La hausse des dépenses relatives au congé de paternité observée sur la période est donc en lien avec l'allongement de la durée moyenne de congé (+ 106 % de jours de congés de paternité indemnisé au régime général entre 2016 et 2023) et la hausse de l'indemnité journalière moyenne des pères (+ 9 % sur la même période), ce qui laisse à penser, comme l'indique le rapport de mai 2024 à la commission des comptes de la sécurité sociale, que « l'allongement du congé paternité en 2021 n'a pas conduit les pères qui ne recourent pas au congé paternité à y recourir davantage »150(*). Cependant, ces effets prix et durée d'indemnisation du régime général ne permettent pas d'expliquer l'ensemble de la hausse des dépenses de congé paternité (et maternité) constatée tous régimes confondus.
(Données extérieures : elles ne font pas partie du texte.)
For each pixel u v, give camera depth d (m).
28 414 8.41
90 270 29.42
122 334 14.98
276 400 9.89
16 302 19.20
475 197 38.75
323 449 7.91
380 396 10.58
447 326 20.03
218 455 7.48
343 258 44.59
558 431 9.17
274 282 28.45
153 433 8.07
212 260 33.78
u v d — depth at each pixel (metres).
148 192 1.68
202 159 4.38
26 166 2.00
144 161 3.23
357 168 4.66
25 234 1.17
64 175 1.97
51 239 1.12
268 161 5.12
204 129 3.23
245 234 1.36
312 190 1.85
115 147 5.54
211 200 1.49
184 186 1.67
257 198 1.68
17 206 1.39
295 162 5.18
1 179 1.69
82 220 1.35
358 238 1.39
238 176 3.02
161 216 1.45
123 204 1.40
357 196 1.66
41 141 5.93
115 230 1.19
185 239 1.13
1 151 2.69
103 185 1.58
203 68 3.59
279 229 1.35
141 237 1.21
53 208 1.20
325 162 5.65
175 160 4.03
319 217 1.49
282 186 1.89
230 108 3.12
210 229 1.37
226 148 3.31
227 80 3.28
Ainsi, l'alignement des modalités d'indemnisation des indépendants sur le régime général, l'allongement de la durée du congé de paternité et l'obligation de prendre les quatre premiers jours semblent bien avoir accru le recours et les durées de congés dans les autres régimes et particulièrement chez les indépendants.
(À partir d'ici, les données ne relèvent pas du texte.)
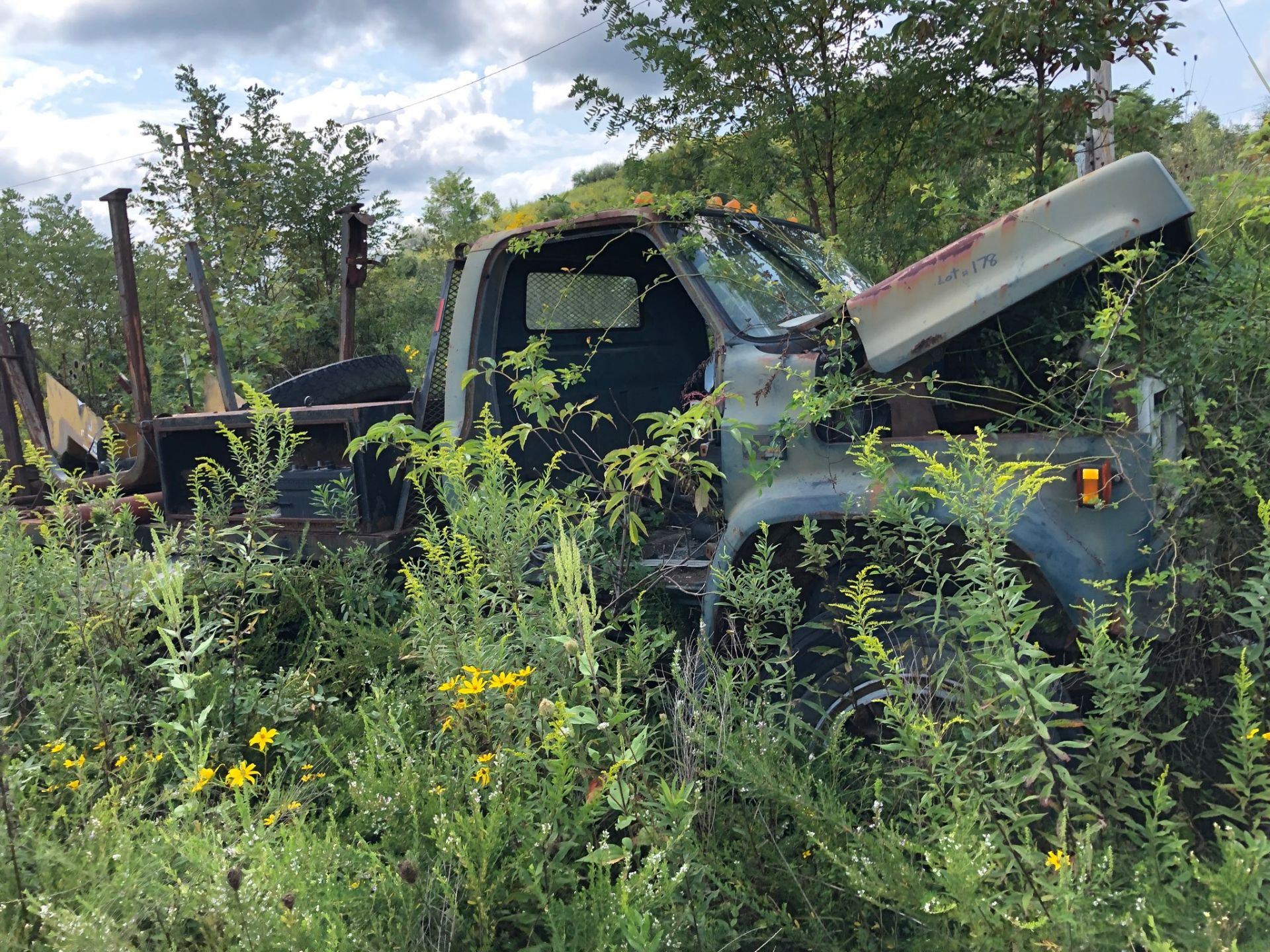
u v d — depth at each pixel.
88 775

* 144 Rapport à la commission des comptes de la sécurité sociale, mai 2024.

* 145 Rapport à la commission des comptes de la sécurité sociale, mai 2024.

* 146 Drees, « Premiers jours de l'enfant : un temps de plus en plus sanctuarisé par les pères via le congé de paternité », Études et Résultats n° 1275, juillet 2023.

* 147 Drees, Réforme du congé de paternité : modalités de recours, vécus, effets sur les inégalités femmes-hommes et la construction de la parentalité - Synthèse, juin 2023.

* 148 Drees, Réforme du congé de paternité : modalités de recours, vécus, effets sur les inégalités femmes-hommes et la construction de la parentalité - Synthèse, juin 2023.

* 149 Réponse au questionnaire transmis par le rapporteur.

* 150 Rapport à la commission des comptes de la sécurité sociale, mai 2024.